• Task statement: Only one stretch of the data below should be repeated: the lines from the line containing "K E Y W O R D S" through the line containing "DOI: 10.3109/13625187.2014.927423", inclusive, exactly as they are.
** Opening Materials provided block **
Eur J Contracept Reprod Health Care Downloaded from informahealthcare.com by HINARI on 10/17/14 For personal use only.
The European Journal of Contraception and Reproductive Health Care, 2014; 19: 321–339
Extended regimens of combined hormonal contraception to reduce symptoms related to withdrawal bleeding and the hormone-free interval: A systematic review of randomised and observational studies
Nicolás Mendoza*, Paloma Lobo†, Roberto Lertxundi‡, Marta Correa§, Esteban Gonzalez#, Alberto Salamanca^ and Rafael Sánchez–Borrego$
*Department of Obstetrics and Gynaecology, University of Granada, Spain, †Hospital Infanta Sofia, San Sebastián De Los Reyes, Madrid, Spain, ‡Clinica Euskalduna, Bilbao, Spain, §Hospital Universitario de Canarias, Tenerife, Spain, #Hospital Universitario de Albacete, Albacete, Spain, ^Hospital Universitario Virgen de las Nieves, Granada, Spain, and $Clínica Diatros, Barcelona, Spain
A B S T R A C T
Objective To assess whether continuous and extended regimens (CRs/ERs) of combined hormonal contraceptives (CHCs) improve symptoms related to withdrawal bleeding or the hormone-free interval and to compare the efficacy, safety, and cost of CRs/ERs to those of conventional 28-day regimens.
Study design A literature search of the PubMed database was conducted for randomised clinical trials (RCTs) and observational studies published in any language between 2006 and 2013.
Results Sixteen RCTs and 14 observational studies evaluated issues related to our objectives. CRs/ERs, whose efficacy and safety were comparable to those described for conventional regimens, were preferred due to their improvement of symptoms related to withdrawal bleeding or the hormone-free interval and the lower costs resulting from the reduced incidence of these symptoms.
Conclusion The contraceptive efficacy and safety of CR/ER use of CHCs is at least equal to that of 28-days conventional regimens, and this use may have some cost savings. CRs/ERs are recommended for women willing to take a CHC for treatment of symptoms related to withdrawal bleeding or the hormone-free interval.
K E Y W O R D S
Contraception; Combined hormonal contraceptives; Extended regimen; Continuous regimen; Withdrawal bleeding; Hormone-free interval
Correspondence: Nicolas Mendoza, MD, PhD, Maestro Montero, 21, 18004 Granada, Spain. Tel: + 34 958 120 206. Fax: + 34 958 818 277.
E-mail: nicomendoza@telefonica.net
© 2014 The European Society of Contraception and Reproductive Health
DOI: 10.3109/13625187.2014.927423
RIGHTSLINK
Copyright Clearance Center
** Closing Materials provided block **
• Exercise response:
K E Y W O R D S
Contraception; Combined hormonal contraceptives; Extended regimen; Continuous regimen; Withdrawal bleeding; Hormone-free interval
Correspondence: Nicolas Mendoza, MD, PhD, Maestro Montero, 21, 18004 Granada, Spain. Tel: + 34 958 120 206. Fax: + 34 958 818 277.
E-mail: nicomendoza@telefonica.net
© 2014 The European Society of Contraception and Reproductive Health
DOI: 10.3109/13625187.2014.927423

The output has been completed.